There are many health benefits of having orgasms such as better genital blood flow, less pain, and more pleasure. Here well will burst wide open the misconceptions about masturbation as being ‘bad’ or ‘wrong’ or ‘nasty’. Touching one’s own body parts, including the genitals, is a natural and normal function of every human being and can help create better health, and it (usually) feels great! Like it or not, we are sexual beings who enjoy pleasure.

So as not to offend people’s sensitivities, I am speaking from a purely medical/physical standpoint on the benefits of increasing blood flow and improving integrity of the delicate tissues of the vulva. Other benefits include decreasing anxiety, reducing insomnia, and alleviating pain, as well as learning your body’s responses well enough to teach a lover. Orgasm is not necessarily the goal, since gentle stroking can also be very soothing, as seen by masturbation sometimes being accepted as a self-calming technique for children at nap time.

Some girls note that ‘weird’ tingling sensation in their crotch quite by accident in their teens while climbing a rope or riding a horse. Young girls may also become aware that rubbing their pelvic region against an object can be quite pleasurable. Shame or guilt need not enter into this normal human activity. But as with many private bodily functions (like passing gas, or cleaning your nose), we can very platonically teach our children about discretion and privacy when touching their genitals.

Masturbation is performed by a majority of women of all ages in most cultures, whether they are single or in a relationship. Setting a mood, using fantasy, pornography, erotic literature and/or vibrators can enhance the pleasurable experience on many levels.

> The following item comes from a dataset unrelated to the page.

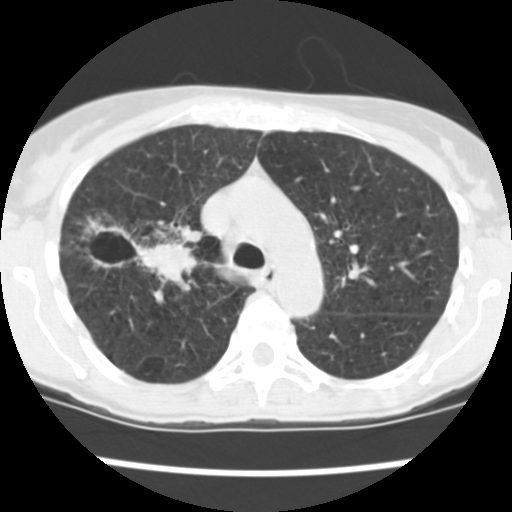
Chest CT (low-dose screening protocol), one axial image; first (baseline) screen; lung window (W 1500 / L -600 HU). Female, age 60 years at enrolment. Current smoker at enrolment.
Lesion marked by an expert reader, box from (x=84, y=216) to (x=197, y=285) px. The screening reader recorded 3 non-calcified nodules or masses ≥4 mm on this exam (right upper lobe, right upper lobe, right lower lobe); which of them this box marks is not recorded. Later outcome: lung cancer diagnosed 19 days after this screen — non-small cell carcinoma, right upper lobe, stage IV (AJCC 6th edition), 26 mm at pathology.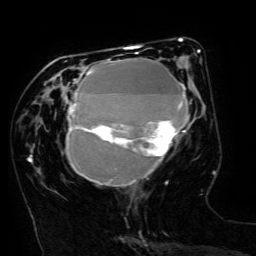
Breast MRI (dynamic contrast-enhanced), one axial slice. Position 57 of 134 along the scan axis. Cropped to one breast. Dynamic contrast-enhanced series, time point 2 of 6 at this slice position (early post-contrast). 3 T. TE 4.8 ms, TR 9 ms. 1.2 mm slice thickness. 256 × 256 image matrix. Female patient.
Outlined on this slice (semi-automatically segmented with operator editing):
- enhancing-tissue mask used for the functional tumour volume (all voxels passing the contrast-enhancement thresholds inside the analysis volume; usually the tumour): bounding box [x1, y1, x2, y2] px = [66, 49, 200, 186]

Frequency can vary with a myriad of factors, anywhere from never in a woman’s life up to a few times a day. A psychological concern arises about too much of a good thing only when the act interferes with daily activities and meeting responsibilities.

Some couples enjoy masturbating themselves or their partner as part of love making, furthering their trust in each other by sharing such an intimate activity. It is NORMAL for women to prefer/require intense, direct clitoral stimulation performed by themselves, their partner, or a vibrator, since vaginal intercourse alone is rarely sufficient to achieve orgasm. Male partners take note!